• [Your assignment]
In the entries below, every line with the string "каша" is to be reported.

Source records
'''
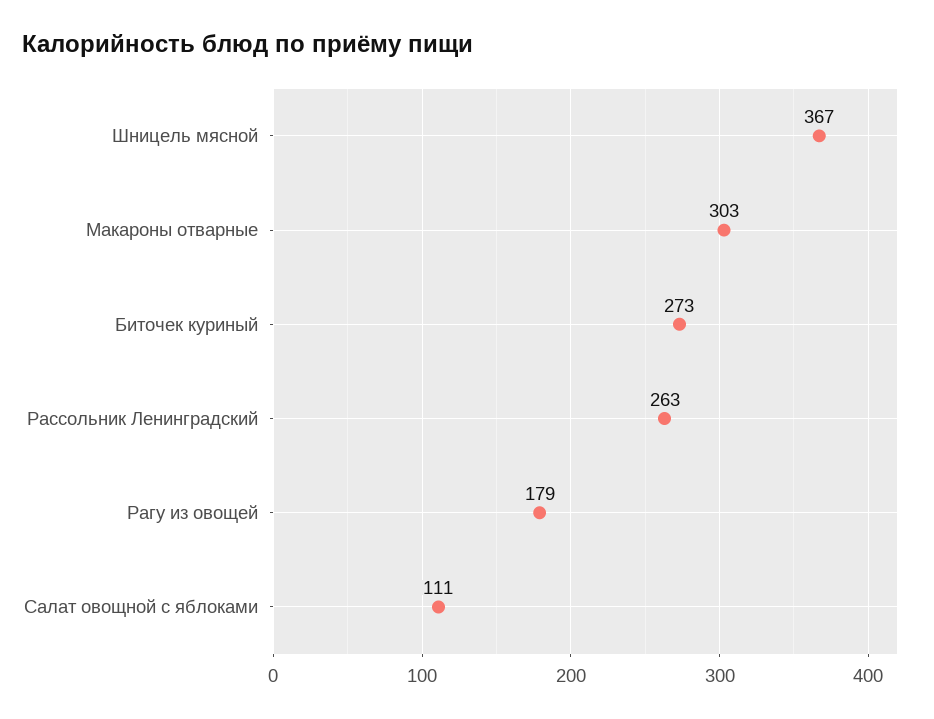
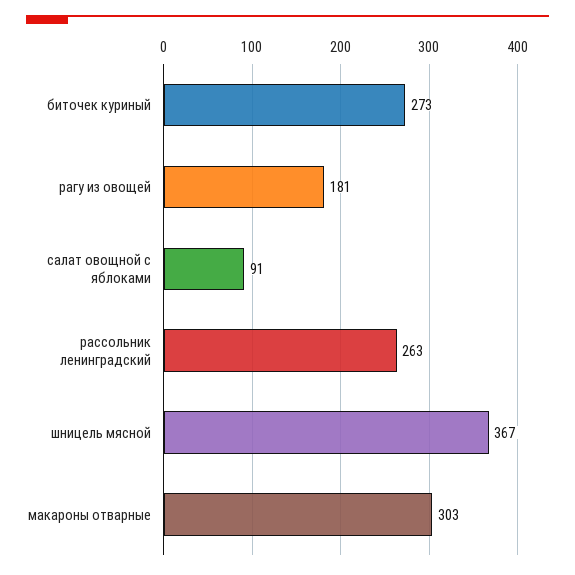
  {
    "Шницель мясной": 367,
    "Макароны отварные": 303,
    "Биточек куриный": 273,
    "Рассольник Ленинградский": 263,
-   "Рагу из овощей": 179,
+   "Рагу из овощей": 181,
-   "Салат овощной с яблоками": 111
+   "Салат овощной с яблоками": 91
  }

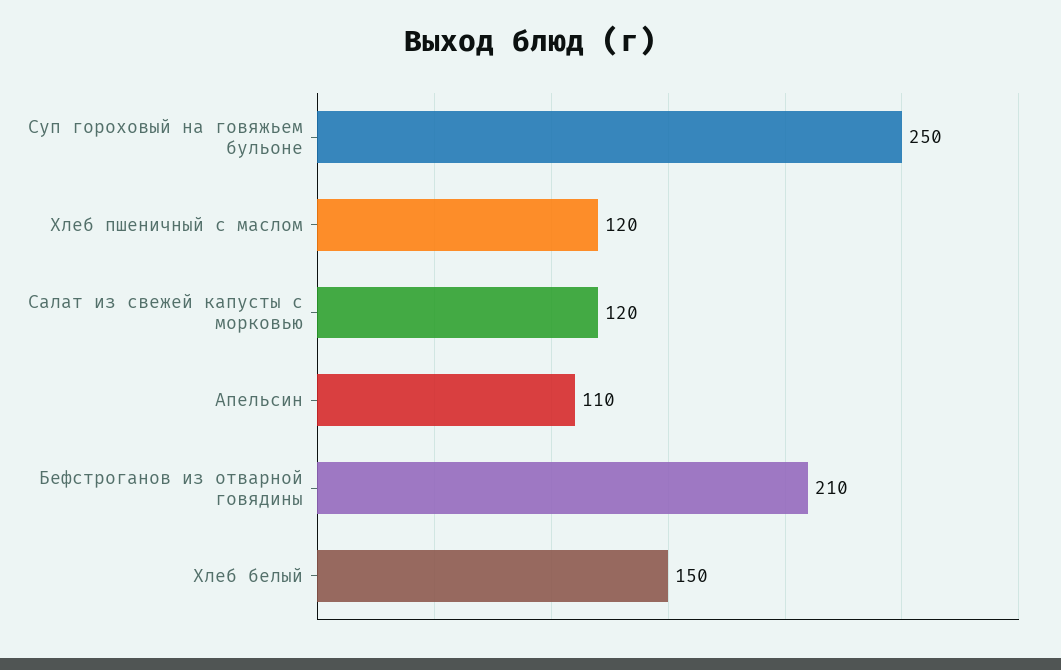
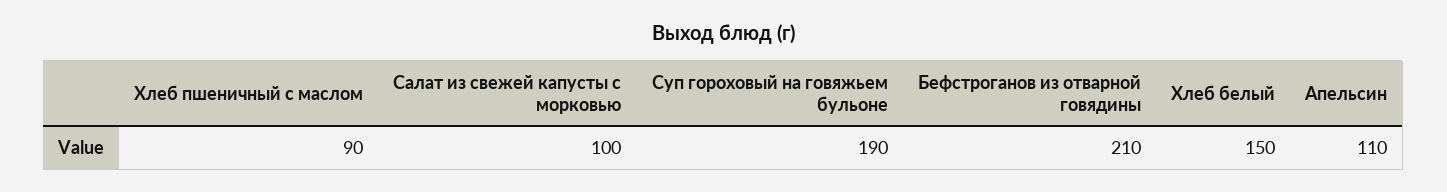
  {
-   "Суп гороховый на говяжьем бульоне": 250,
+   "Суп гороховый на говяжьем бульоне": 190,
-   "Хлеб пшеничный с маслом": 120,
+   "Хлеб пшеничный с маслом": 90,
-   "Салат из свежей капусты с морковью": 120,
+   "Салат из свежей капусты с морковью": 100,
    "Апельсин": 110,
    "Бефстроганов из отварной говядины": 210,
    "Хлеб белый": 150
  }

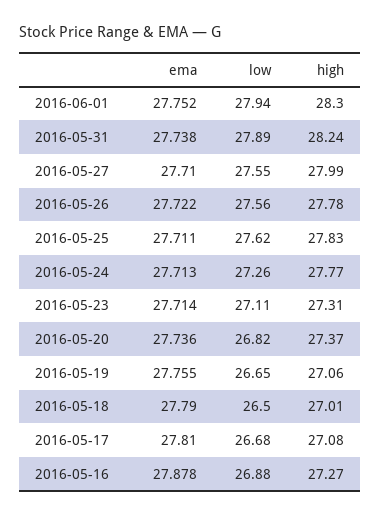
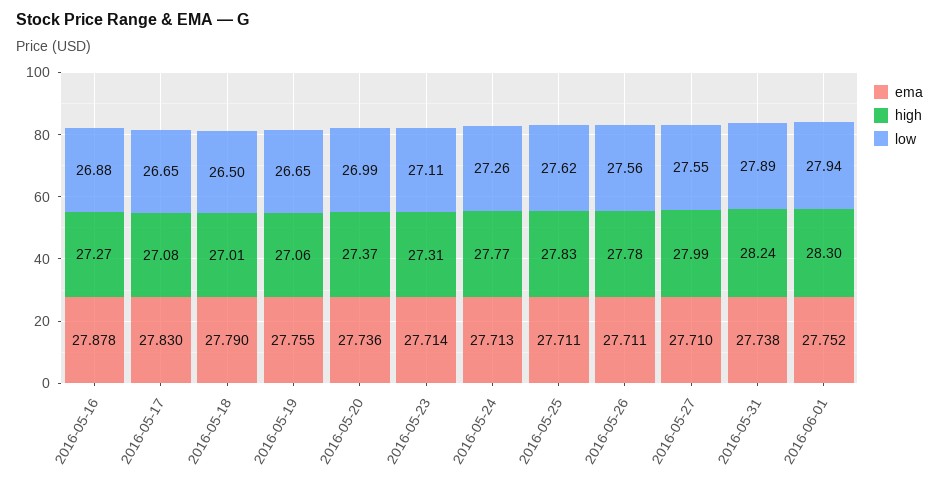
  {
    "ema": {
      "2016-06-01": 27.752,
      "2016-05-31": 27.738,
      "2016-05-27": 27.71,
-     "2016-05-26": 27.722,
+     "2016-05-26": 27.711,
      "2016-05-25": 27.711,
      "2016-05-24": 27.713,
      "2016-05-23": 27.714,
      "2016-05-20": 27.736,
      "2016-05-19": 27.755,
      "2016-05-18": 27.79,
-     "2016-05-17": 27.81,
+     "2016-05-17": 27.83,
      "2016-05-16": 27.878
    },
    "low": {
      "2016-06-01": 27.94,
      "2016-05-31": 27.89,
      "2016-05-27": 27.55,
      "2016-05-26": 27.56,
      "2016-05-25": 27.62,
      "2016-05-24": 27.26,
      "2016-05-23": 27.11,
-     "2016-05-20": 26.82,
+     "2016-05-20": 26.99,
      "2016-05-19": 26.65,
      "2016-05-18": 26.5,
-     "2016-05-17": 26.68,
+     "2016-05-17": 26.65,
      "2016-05-16": 26.88
    },
    "high": {
      "2016-06-01": 28.3,
      "2016-05-31": 28.24,
      "2016-05-27": 27.99,
      "2016-05-26": 27.78,
      "2016-05-25": 27.83,
      "2016-05-24": 27.77,
      "2016-05-23": 27.31,
      "2016-05-20": 27.37,
      "2016-05-19": 27.06,
      "2016-05-18": 27.01,
      "2016-05-17": 27.08,
      "2016-05-16": 27.27
    }
  }

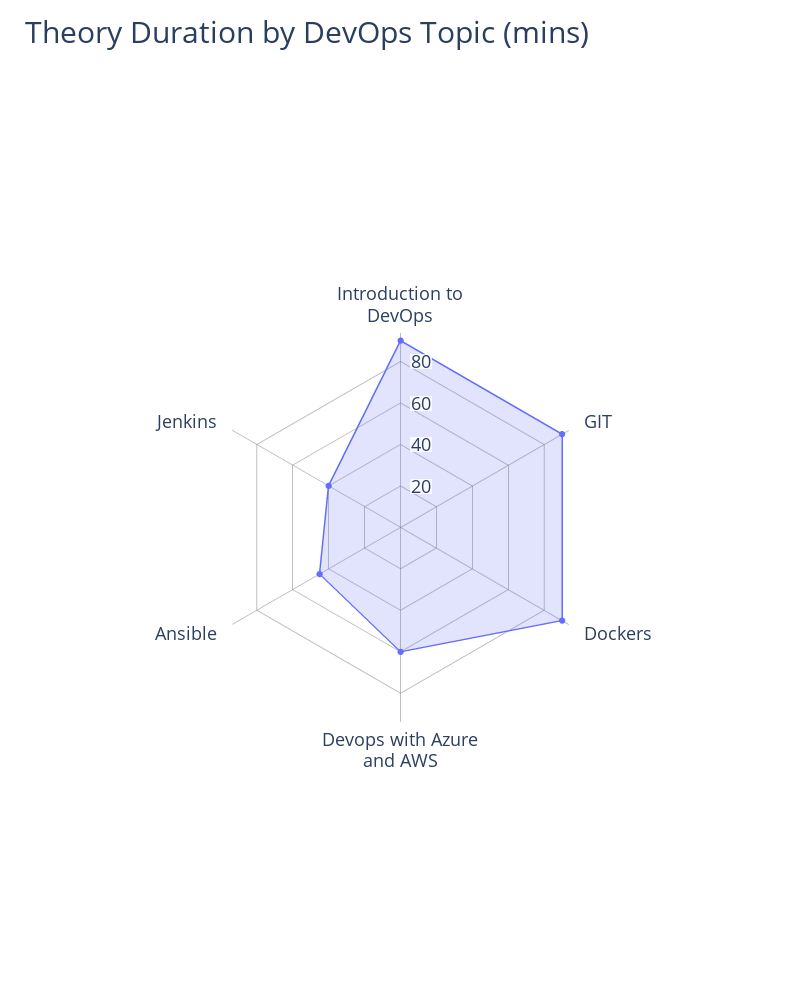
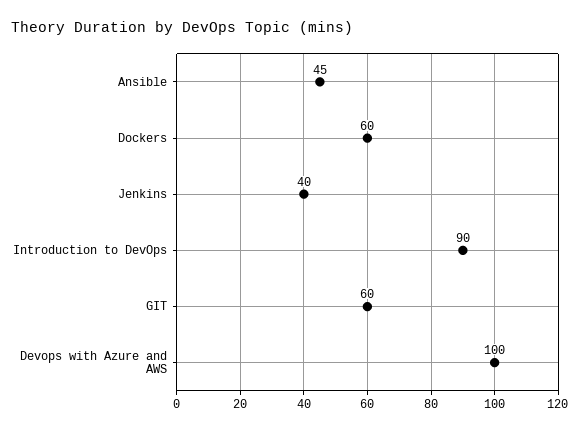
  {
    "Introduction to DevOps": 90,
-   "GIT": 90,
+   "GIT": 60,
-   "Dockers": 90,
+   "Dockers": 60,
-   "Devops with Azure and AWS": 60,
+   "Devops with Azure and AWS": 100,
    "Ansible": 45,
    "Jenkins": 40
  }

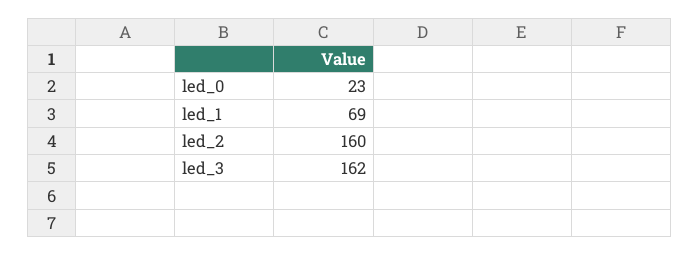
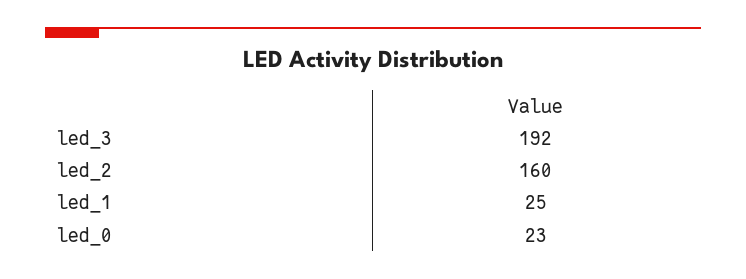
  {
    "led_0": 23,
-   "led_1": 69,
+   "led_1": 25,
    "led_2": 160,
-   "led_3": 162
+   "led_3": 192
  }

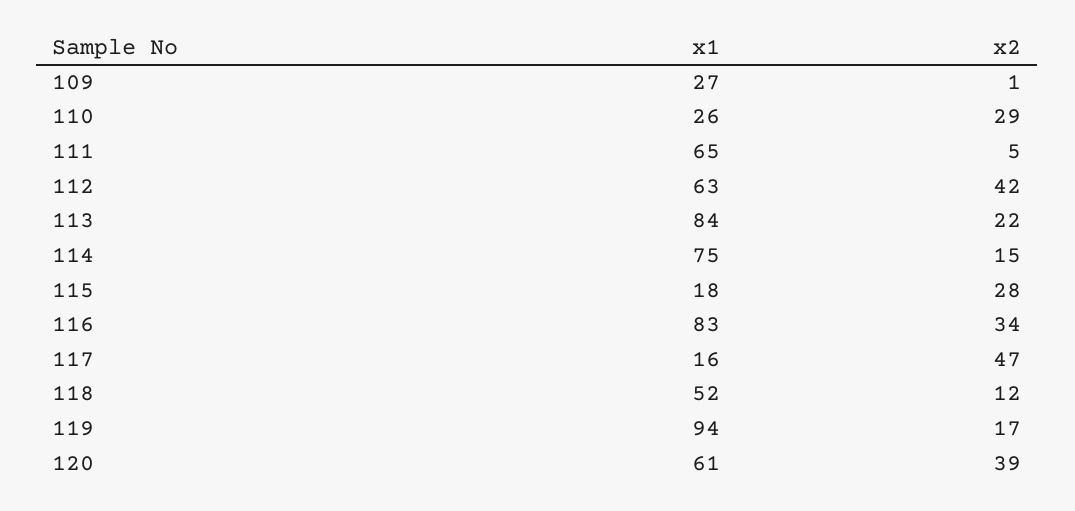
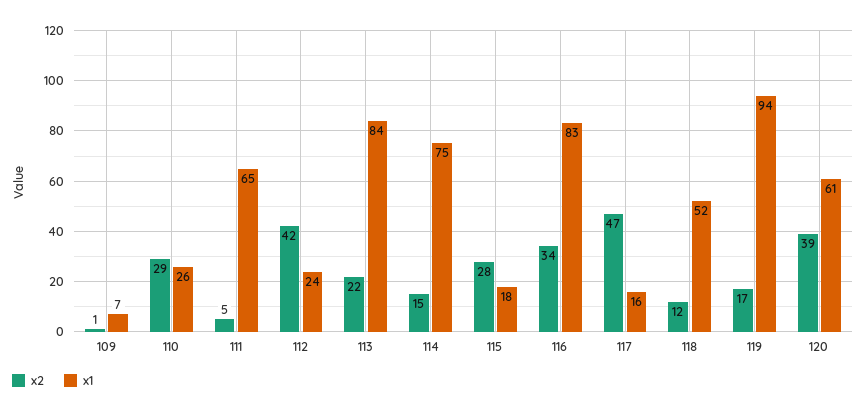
  {
    "x1": {
-     "109": 27,
+     "109": 7,
      "110": 26,
      "111": 65,
-     "112": 63,
+     "112": 24,
      "113": 84,
      "114": 75,
      "115": 18,
      "116": 83,
      "117": 16,
      "118": 52,
      "119": 94,
      "120": 61
    },
    "x2": {
      "109": 1,
      "110": 29,
      "111": 5,
      "112": 42,
      "113": 22,
      "114": 15,
      "115": 28,
      "116": 34,
      "117": 47,
      "118": 12,
      "119": 17,
      "120": 39
    }
  }

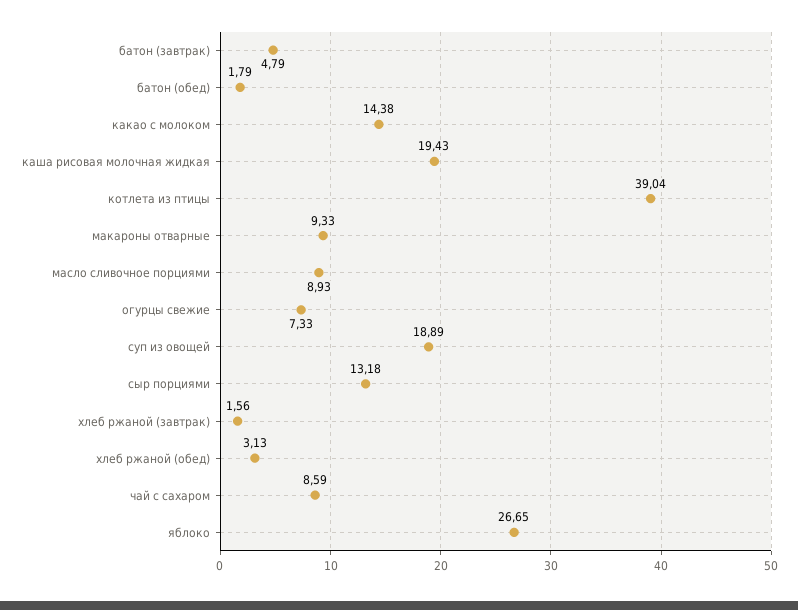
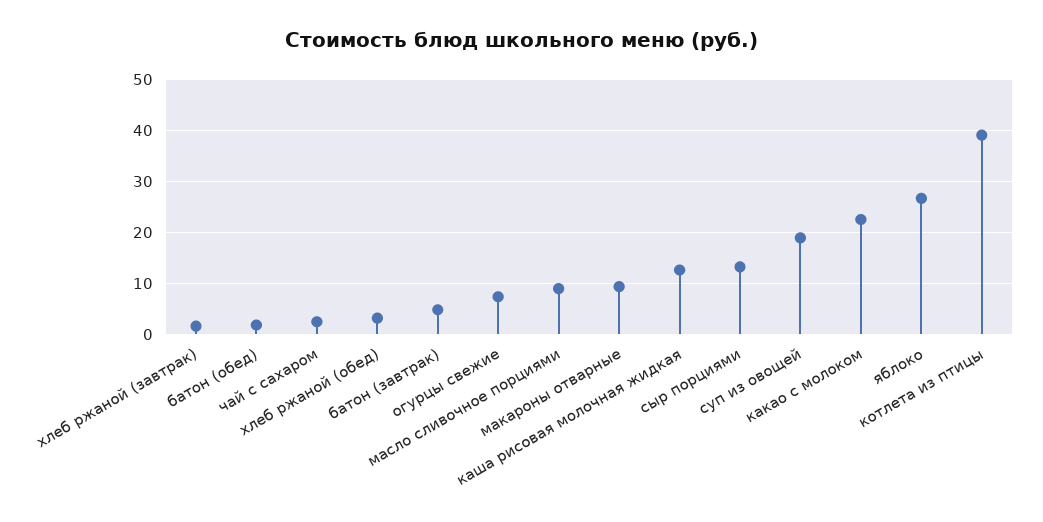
  {
    "батон (завтрак)": 4.79,
    "батон (обед)": 1.79,
-   "какао с молоком": 14.38,
+   "какао с молоком": 22,
-   "каша рисовая молочная жидкая": 19.43,
+   "каша рисовая молочная жидкая": 12,
    "котлета из птицы": 39.04,
    "макароны отварные": 9.33,
    "масло сливочное порциями": 8.93,
    "огурцы свежие": 7.33,
    "суп из овощей": 18.89,
    "сыр порциями": 13.18,
    "хлеб ржаной (завтрак)": 1.56,
    "хлеб ржаной (обед)": 3.13,
-   "чай с сахаром": 8.59,
+   "чай с сахаром": 2,
    "яблоко": 26.65
  }

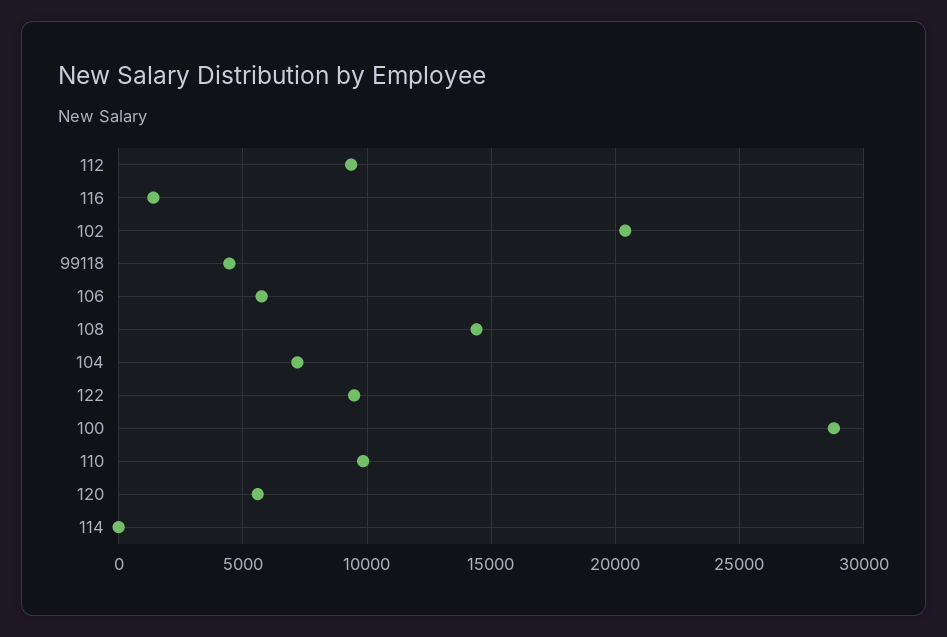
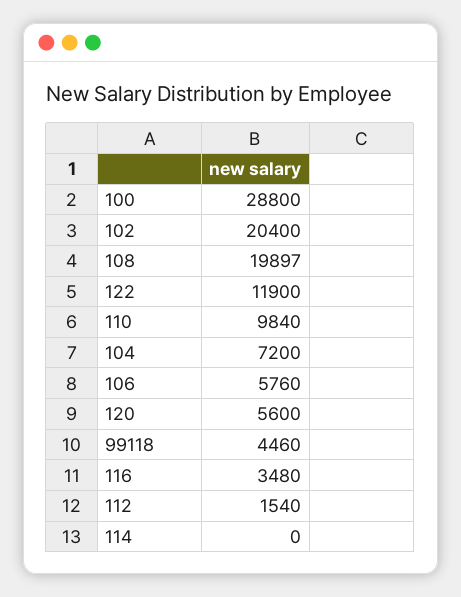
  {
-   "112": 9500,
+   "112": 1540,
-   "116": 1500,
+   "116": 3480,
    "102": 20400,
    "99118": 4460,
    "106": 5760,
-   "108": 14500,
+   "108": 19897,
    "104": 7200,
-   "122": 9500,
+   "122": 11900,
    "100": 28800,
    "110": 9840,
    "120": 5600,
    "114": 0
  }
'''
• [Exercise output]
-   "каша рисовая молочная жидкая": 19.43,
+   "каша рисовая молочная жидкая": 12,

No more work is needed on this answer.